There is a pattern in the Australian property investment market that needs talking about. It is being driven by people who are supposed to be acting in their clients' best interests, and it is costing investors real money.

The pitch

It goes something like this: "You can afford to borrow more. You should be buying your next property now. The market is going up. You need to accumulate as many properties as possible while you can."

It sounds compelling. It sounds ambitious. And for the buyers agent selling this advice, it is very profitable, because they earn a fee on every purchase.

Here is what is missing from the pitch.

Accumulation is not a strategy. It is a sales model.

Charter Finance is not anti-property investment. We have spent decades helping professionals build wealth through property and we believe in it deeply.

What we do not believe in is the idea that buying more properties, faster, with maximum leverage, is automatically a good thing.

Debt is not free. It carries risk. APRA has a debt-to-income limit targeting investors at 6x income and above. Serviceability buffers test loans at well over the headline rate. Holding costs on investment properties have risen across rates, insurance, body corporate, and maintenance. The margin for error has narrowed.

The red flags

If any of the following sound familiar, it is worth pausing before you sign anything.

Your buyers agent is encouraging you to buy before you have spoken to a qualified finance professional about your borrowing capacity and cashflow impact. This is backwards. The lending and structural assessment should always come first. Always.

You are being told to "use your equity" to fund the next purchase without anyone explaining what happens to your overall debt-to-income ratio, your serviceability position, or your cashflow under a stress scenario. Equity is not a free resource. It carries real consequences for your borrowing position and your tax outcomes.

The focus is entirely on capital growth projections and almost no time is spent on the structure of your debt, whether it is deductible or non-deductible, or how it interacts with your existing portfolio.

Nobody has asked you what your exit strategy is. What happens if you need to sell in a down market? What happens if your income drops? What happens if rates move against you?

You are being pressured to move quickly. "This one will not last." "The market is running away." Urgency is a selling technique. It is not financial advice.

The problem with maximum gearing

Here is what maximum gearing actually looks like in practice. An investor buys four properties in three years, each time stretching borrowing to the limit. On paper, the portfolio is worth $3.5 million. In reality, the debt is $3 million, cashflow is negative, the serviceability buffer is gone, and a single rate hike or tenant vacancy puts the whole structure under pressure.

We have seen this play out too many times. The portfolio looks impressive until something goes wrong. And in property, something always eventually goes wrong. A rate move. A vacancy. A major repair. An unexpected life event.

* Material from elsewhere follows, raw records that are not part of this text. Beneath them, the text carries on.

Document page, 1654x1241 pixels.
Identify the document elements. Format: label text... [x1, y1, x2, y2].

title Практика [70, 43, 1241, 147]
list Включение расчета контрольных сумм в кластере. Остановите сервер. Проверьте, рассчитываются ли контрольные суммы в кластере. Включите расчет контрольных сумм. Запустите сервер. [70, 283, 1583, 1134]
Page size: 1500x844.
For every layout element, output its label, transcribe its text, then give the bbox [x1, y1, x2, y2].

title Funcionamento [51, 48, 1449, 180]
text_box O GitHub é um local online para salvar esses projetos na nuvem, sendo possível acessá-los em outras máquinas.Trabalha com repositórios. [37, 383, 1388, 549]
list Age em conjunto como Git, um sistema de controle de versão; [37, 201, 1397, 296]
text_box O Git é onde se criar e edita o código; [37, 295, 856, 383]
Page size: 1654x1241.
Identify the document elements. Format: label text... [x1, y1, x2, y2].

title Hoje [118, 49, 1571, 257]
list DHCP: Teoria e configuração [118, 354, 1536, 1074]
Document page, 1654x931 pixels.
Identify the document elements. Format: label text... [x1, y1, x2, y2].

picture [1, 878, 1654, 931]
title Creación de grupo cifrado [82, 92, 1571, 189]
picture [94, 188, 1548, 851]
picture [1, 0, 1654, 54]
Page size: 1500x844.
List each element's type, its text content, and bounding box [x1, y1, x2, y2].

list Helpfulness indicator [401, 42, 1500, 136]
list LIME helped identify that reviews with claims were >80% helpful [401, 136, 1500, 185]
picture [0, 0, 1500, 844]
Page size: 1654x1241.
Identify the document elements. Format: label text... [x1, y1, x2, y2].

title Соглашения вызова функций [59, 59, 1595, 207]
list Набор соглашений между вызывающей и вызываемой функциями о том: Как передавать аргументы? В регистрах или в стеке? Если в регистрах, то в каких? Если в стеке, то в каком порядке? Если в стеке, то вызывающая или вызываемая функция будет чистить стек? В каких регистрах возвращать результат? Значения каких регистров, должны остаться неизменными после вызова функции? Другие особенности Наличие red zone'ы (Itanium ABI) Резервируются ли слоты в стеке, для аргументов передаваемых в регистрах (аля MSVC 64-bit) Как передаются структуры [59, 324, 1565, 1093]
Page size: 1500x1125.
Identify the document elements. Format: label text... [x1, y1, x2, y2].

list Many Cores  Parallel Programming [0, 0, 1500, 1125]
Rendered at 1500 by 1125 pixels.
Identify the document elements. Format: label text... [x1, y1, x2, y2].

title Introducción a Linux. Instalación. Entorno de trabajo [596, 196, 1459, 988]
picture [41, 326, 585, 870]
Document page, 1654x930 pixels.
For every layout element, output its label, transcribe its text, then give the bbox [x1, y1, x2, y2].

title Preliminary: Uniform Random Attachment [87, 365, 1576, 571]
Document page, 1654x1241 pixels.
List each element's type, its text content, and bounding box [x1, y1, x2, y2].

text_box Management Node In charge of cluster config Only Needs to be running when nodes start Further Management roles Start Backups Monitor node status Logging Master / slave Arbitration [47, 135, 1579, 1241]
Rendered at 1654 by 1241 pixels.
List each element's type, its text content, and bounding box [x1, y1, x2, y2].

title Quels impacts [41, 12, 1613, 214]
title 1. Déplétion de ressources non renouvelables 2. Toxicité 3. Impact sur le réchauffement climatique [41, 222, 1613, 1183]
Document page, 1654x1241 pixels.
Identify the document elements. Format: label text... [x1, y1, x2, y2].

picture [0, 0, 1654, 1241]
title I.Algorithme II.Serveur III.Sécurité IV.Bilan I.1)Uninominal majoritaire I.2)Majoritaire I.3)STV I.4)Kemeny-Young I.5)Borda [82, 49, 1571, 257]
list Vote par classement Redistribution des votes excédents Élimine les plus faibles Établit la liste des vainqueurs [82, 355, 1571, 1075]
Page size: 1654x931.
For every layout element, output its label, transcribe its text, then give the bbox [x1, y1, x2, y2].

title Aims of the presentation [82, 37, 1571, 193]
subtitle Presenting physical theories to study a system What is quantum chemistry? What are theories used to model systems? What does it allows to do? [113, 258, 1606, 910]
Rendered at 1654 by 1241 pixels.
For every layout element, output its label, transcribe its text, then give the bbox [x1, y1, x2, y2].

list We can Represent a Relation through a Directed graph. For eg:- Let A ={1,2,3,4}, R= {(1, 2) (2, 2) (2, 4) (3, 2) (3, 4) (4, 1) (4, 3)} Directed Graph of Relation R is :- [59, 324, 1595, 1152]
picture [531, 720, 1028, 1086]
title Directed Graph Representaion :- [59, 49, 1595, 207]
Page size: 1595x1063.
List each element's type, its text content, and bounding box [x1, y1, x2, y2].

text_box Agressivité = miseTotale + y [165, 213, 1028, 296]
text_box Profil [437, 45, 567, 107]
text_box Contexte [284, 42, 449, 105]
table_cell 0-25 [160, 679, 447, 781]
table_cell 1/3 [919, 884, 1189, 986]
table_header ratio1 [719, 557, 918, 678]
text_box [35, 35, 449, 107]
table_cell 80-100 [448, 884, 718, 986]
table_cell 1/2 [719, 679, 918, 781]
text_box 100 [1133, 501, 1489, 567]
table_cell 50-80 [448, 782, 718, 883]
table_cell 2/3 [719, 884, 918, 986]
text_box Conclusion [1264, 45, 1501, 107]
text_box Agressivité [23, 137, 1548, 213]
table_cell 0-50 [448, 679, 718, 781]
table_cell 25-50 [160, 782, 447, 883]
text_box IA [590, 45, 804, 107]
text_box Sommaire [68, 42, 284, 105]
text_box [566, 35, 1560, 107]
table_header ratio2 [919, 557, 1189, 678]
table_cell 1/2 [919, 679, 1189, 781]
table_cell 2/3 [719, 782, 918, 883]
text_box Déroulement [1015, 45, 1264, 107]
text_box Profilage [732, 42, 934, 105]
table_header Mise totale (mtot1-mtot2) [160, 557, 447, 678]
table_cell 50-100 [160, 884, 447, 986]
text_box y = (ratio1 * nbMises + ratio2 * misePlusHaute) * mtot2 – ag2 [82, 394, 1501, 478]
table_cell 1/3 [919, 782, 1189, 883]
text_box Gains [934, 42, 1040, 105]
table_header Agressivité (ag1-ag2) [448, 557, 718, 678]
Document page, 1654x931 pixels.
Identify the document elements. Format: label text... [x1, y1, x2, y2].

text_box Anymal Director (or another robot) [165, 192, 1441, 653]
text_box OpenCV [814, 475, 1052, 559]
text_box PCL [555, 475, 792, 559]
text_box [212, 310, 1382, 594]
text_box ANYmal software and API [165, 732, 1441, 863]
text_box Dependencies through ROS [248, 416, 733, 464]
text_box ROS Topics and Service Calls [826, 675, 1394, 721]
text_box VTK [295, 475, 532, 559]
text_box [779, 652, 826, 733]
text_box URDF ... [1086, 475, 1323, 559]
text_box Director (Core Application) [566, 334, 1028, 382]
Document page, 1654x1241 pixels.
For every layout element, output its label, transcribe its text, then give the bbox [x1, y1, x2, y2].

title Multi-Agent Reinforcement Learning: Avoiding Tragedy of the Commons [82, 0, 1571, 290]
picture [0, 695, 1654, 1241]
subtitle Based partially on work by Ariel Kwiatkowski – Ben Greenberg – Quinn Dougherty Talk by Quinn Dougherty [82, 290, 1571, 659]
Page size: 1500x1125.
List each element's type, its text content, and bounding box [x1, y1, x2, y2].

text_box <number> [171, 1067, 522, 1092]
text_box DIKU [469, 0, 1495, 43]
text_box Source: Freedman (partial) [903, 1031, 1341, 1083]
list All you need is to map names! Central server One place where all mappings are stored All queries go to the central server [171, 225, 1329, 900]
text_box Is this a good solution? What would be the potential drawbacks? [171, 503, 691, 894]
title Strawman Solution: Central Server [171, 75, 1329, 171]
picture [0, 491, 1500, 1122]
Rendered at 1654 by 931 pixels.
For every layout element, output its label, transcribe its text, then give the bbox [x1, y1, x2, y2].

The clients who survive these moments are the ones with structure. The ones who do not are the ones who were told to accumulate first and worry about the details later.

What good advice looks like

A responsible approach to property investment starts with your financial position, not with a property listing.

It starts with understanding your cashflow, your debt structure, your risk tolerance, and your long-term goals. It considers what happens if rates stay elevated. It builds in buffers. It distinguishes between good debt and debt that is quietly costing you money.

And it never, ever, prioritises speed of acquisition over quality of structure.

If your buyers agent is not asking these questions, they are not acting in your interest. They are acting in theirs.

A note on incentives

To be fair to the industry, most buyers agents are well-intentioned professionals who do good work. The problem is structural: when someone earns a fee for every purchase, the incentive is always to encourage more purchases. That is not a conspiracy. It is just how incentives work.

Which is why it matters who else is at the table. An independent finance professional, who does not earn a fee from the property transaction itself, can provide the structural assessment that keeps the whole plan honest.

Your broker should be your accountability partner, not your cheerleader.

The bottom line

More properties does not mean more wealth. Better-structured debt, held against well-chosen assets, with a cashflow plan that survives a downturn. That is what wealth looks like.

If you are being told otherwise, get a second opinion.